Doesn’t the fact that Begum has spent years and a great deal of effort in order to maintain her citizenship precisely so that she can return to the UK, in the full knowledge that she will face a lengthy stretch inside rather undercut your argument?

Fergus Mason
Fergus Mason
7 days ago
Reply to  George Venning

But we don’t want her back.

Tom Lewis
Tom Lewis
7 days ago
Reply to  George Venning

Which rather begs the question, why ?
What’s in it for her, and those people similarly minded ?
Why would she ‘prefer’ to return to a society and people that she despises so much that she was willing to commit not only treason, but to also live amongst a ‘cult’ as close to that of the Narsties not seen since the end of WW2 ?
Why, given their religious and political leanings, would seeking asylum in Afghanistan, under the ever benign auspices of the Taliban be so objectionable. They wanted to live in religeo-fascist state, the Taliban provides that, what’s not to love ?

George Venning
George Venning
6 days ago
Reply to  Tom Lewis

Why indeed?
But she clearly does want to come back.
In my view, you break the law, you face justice. I doubt there’s anyone here who disagrees.
What is shameful is that she is willing to face that justice but British justice is, apparently, too frightened to face her.
The spectacle of a British Home Secretary cowering in the face of a teenaged girl (and pretending it makes him look tough) is nauseating.

Ian Wigg
Ian Wigg
3 days ago
Reply to  George Venning

She’s banking on her lawyers and apologist useful idiots persuading our decidedly partisan judiciary that she was a poor misguided trafficking victim and hence she’ll get off with a slap on the wrist, a council house, state benefits and probably a book deal (in which she’s the victim) which will get rave reviews in the Guardian.

Fergus Mason
Fergus Mason
7 days ago

She was born in France. We didn’t ask her to come here. Why is she our problem?

Fergus Mason
Fergus Mason
7 days ago

“She, after all, is still stateless and stranded in Syria”
Not our problem.

jane baker
jane baker
7 days ago

Good. Keep her there. The French police know how to deal with troublemakers. Keep her in prison forever. Evil b***h. She’d a been let off here and awarded compensation and a book deal

Richard Hopkins
Richard Hopkins
7 days ago

‘…the French report notes, there was a “lack of cooperation from the British justice system” in France’s efforts to convict Gondal.’

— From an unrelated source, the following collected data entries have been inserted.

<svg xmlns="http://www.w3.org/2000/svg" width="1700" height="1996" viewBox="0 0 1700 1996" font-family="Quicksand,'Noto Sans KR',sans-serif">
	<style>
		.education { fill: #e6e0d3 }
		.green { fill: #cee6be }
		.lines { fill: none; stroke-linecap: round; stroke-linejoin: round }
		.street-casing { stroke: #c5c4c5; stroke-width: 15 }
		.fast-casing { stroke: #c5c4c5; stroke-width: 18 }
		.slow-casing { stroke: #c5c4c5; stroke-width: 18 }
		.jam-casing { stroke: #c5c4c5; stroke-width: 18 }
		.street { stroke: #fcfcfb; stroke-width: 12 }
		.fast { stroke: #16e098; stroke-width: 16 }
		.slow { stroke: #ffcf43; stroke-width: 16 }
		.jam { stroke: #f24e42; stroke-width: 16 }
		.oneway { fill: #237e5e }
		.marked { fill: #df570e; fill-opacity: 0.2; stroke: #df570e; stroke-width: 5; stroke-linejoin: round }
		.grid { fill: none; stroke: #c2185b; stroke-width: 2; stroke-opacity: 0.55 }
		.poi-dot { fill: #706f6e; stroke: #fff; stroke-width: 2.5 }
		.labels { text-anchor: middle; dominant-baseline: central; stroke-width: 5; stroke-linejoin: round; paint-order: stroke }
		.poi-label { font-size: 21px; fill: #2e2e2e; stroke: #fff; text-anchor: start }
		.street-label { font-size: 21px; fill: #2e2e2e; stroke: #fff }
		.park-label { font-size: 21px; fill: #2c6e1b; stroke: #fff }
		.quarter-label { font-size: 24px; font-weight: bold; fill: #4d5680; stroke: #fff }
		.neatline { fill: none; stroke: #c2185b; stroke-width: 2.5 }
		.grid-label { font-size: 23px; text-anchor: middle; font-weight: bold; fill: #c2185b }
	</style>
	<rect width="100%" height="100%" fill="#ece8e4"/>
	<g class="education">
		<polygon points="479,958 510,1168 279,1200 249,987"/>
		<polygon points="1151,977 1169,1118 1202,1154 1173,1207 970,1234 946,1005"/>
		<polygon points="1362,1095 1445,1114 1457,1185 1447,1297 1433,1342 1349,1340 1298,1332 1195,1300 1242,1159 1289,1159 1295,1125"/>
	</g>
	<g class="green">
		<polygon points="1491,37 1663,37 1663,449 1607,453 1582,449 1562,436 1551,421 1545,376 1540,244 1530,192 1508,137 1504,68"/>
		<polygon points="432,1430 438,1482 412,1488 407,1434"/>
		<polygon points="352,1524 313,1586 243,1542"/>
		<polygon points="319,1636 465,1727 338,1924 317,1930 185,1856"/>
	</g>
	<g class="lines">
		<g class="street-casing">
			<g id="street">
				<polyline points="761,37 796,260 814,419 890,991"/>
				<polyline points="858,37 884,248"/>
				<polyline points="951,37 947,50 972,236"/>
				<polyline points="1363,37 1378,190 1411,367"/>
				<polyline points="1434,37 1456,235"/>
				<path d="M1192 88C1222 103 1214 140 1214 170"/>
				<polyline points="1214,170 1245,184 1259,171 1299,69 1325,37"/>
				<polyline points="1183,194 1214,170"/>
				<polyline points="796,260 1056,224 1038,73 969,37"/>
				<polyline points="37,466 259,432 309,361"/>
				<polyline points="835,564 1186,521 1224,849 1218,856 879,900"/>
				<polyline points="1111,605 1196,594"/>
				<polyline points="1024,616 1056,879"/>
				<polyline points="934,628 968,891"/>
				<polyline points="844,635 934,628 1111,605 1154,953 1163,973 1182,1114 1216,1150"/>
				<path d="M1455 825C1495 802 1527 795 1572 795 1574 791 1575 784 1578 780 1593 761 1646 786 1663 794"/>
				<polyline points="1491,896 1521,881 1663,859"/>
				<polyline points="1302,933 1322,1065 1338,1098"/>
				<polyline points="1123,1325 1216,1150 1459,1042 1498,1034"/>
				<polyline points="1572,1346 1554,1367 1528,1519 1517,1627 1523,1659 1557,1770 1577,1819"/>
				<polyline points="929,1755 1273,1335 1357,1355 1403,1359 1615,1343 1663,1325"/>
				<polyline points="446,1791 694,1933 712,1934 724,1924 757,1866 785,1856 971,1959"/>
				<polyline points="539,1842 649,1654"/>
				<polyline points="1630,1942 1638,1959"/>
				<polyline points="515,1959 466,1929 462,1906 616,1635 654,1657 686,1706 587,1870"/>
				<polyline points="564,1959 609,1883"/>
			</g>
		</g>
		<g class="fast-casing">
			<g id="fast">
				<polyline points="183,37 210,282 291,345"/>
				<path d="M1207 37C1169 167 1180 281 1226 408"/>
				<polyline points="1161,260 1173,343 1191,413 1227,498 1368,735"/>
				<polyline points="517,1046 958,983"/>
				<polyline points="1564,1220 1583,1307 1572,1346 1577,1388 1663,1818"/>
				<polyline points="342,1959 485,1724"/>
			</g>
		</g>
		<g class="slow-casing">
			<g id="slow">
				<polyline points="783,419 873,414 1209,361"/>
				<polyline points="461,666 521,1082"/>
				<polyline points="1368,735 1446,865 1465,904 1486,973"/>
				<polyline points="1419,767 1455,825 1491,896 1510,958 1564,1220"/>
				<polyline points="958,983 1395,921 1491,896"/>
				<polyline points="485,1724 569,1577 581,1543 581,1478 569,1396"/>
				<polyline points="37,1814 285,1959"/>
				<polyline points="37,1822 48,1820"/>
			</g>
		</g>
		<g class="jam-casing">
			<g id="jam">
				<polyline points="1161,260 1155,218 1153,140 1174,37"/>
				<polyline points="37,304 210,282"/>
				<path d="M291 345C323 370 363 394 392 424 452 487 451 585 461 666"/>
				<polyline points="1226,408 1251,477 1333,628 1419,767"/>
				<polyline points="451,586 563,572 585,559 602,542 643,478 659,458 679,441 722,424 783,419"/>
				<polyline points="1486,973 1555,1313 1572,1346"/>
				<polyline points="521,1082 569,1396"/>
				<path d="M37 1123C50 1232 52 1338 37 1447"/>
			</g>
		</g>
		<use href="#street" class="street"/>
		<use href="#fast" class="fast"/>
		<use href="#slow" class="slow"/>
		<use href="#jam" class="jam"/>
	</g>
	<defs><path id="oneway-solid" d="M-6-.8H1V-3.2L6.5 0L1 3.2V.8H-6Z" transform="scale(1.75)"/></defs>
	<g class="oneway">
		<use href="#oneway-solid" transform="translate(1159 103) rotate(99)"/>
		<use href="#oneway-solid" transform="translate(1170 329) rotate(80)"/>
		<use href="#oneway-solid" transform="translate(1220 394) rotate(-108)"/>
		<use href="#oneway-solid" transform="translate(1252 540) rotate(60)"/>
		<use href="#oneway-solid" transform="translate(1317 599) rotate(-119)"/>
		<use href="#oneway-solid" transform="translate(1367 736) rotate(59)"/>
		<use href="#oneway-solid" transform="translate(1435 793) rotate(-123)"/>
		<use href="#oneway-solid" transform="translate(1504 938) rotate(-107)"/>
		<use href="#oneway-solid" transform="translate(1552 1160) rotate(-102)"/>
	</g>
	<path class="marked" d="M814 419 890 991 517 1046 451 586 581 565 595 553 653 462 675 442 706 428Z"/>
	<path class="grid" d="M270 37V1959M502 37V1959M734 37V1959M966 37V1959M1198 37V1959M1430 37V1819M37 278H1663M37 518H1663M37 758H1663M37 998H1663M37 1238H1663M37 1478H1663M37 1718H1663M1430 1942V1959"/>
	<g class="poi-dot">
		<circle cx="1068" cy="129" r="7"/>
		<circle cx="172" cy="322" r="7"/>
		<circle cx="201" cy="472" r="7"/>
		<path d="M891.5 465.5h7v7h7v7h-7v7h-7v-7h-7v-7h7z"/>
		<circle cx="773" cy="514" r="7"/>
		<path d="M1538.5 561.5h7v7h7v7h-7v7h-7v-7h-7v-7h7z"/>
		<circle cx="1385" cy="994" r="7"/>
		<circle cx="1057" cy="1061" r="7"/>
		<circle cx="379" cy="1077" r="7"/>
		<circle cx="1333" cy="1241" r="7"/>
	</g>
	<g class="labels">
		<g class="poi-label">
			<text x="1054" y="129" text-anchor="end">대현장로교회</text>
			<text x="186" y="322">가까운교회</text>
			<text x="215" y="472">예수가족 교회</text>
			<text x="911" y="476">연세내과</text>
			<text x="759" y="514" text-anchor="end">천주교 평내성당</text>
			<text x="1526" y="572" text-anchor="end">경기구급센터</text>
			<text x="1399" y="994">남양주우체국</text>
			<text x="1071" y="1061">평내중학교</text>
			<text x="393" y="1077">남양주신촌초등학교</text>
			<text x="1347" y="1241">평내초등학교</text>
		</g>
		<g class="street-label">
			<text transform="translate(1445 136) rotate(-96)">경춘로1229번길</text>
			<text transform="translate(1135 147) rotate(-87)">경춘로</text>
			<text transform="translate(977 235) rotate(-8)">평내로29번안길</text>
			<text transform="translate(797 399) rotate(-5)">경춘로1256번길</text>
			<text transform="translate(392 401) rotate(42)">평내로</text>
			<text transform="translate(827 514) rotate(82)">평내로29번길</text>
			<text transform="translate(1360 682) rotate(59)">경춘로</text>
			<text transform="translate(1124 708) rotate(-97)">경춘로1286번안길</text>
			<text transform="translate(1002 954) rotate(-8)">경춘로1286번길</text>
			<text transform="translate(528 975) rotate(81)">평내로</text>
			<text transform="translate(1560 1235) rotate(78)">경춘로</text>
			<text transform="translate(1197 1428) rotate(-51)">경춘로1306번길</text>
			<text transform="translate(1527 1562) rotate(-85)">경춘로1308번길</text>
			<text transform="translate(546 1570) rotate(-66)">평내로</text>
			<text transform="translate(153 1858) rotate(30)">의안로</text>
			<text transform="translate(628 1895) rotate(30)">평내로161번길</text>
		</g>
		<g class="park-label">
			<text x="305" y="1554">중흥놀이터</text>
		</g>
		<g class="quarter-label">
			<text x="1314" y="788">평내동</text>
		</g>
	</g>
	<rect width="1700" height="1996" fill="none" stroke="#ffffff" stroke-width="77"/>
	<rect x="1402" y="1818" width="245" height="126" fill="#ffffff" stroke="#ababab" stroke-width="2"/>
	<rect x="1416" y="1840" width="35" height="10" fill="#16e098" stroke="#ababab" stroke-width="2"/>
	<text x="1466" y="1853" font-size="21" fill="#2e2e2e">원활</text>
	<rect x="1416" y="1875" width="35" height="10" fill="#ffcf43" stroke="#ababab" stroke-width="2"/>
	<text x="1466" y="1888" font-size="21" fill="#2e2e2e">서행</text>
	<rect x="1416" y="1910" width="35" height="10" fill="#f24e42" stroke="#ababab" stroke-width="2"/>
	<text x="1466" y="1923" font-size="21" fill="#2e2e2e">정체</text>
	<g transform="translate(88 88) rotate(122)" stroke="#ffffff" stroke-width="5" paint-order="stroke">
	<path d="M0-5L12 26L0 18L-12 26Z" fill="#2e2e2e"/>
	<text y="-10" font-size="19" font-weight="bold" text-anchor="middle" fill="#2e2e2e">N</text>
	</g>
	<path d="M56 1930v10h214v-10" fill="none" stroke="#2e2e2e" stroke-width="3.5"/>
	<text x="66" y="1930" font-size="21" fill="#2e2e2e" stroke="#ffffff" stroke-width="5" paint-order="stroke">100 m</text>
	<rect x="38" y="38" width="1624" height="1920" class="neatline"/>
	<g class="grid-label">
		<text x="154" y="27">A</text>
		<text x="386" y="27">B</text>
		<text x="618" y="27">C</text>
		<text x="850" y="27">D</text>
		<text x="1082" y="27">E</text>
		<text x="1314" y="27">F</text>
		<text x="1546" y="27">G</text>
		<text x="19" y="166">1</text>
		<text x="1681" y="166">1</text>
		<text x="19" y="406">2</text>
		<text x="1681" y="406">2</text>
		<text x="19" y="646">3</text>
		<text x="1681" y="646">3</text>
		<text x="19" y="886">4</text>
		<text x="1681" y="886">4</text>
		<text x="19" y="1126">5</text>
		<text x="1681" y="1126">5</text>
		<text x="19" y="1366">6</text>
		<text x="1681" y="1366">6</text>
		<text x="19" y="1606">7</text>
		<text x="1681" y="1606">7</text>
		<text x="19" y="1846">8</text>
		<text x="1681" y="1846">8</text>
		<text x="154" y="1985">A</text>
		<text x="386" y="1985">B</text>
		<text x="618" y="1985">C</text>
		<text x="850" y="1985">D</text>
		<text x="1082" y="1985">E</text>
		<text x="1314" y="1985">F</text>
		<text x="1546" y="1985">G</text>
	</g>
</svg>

With m’ learned friends like these, who needs enemies?

Kiddo Cook
Kiddo Cook
7 days ago

Pure and simple ; capitulation to the enemy. It is not our country any more. Will only get worse under the Stasi State of Starmer.

Michael Layman
Michael Layman
1 day ago

Easy to apologise after you have been caught.
“a security period of two or three years, with socio-judicial monitoring and a requirement for care”, does not appear to be overly harsh for the gravity of her deeds. I dare say a prodigious male recruiter would have a longer term.